If location is everything, then White’s undoubtedly is too: the club was founded at #4 Chesterfield Street in 1693, when Francesco Bianco (“Francis White”) organized it to sell hot chocolate and tickets to the King’s Theatre and Royal Drury Lane Theatre productions. In 1778 it moved to #37-38 Saint James Street, also in London, and has been there since, remaining mercifully immune to progress of any sort or shape (save one application of fresh paint in 1970).

Clubs judge themselves, and are judged, by the caliber of both their membership and of their waiting lists. White’s excels in both. Past and current membership has included, or does include, Beau Brummell, King Edward VII, the sixth Earl of Dartmouth William Legge, Prince Charles, and Evelyn Waugh (who made earning admittance his life’s work).

In 1783 White’s became unofficial headquarters to the Tory party. Brooks’s Club, down the street, similarly hosted the Whigs. A few especially affable gentlemen held membership in both, and used to walk between them during meetings.
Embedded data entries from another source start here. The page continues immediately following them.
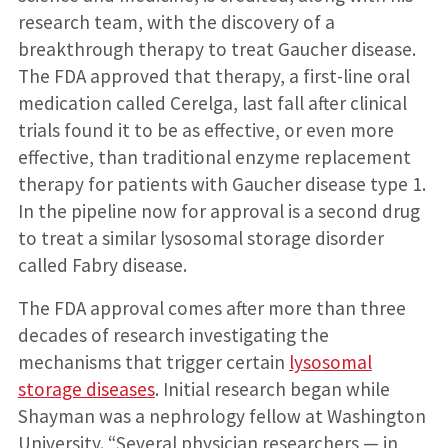
research team, with the discovery of a
breakthrough therapy to treat Gaucher disease.
The FDA approved that therapy, a first-line oral
medication called Cerelga, last fall after clinical
trials found it to be as effective, or even more
effective, than traditional enzyme replacement
therapy for patients with Gaucher disease type 1.
In the pipeline now for approval is a second drug
to treat a similar lysosomal storage disorder
called Fabry disease.
The FDA approval comes after more than three
decades of research investigating the
mechanisms that trigger certain
lysosomal
storage diseases
. Initial research began while
Shayman was a nephrology fellow at Washington
University. “Several physician researchers — in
Through it all, White’s remained, and remains, a bastion of all things traditionally and refinedly masculine: discussions around the bar range in concentration from upland pheasants to falconry to horsemanship to the engravings on side-by-side wing guns.

The club keeps a table squarely in front of a large bow window, for which it is famous: the chair at the head of the table has been White’s de facto throne since its installation. Beau Brummell held court there till he moved to America in 1816, when Lord Alvaney took it up and, legend has it, bet a friend 3,000 pounds one day on which of two raindrops would be the first to reach the bottom of a window. Gambles like these are recorded in White’s house ledger, kept near the table, in which all table bets are noted. Bets marked down include, in addition to raindrops, social marriages, sporting events, political developments, and whether or not the French Revolution would fail.

White's Club, London, England.

White's Club, #37-38 Saint James Street, London, England.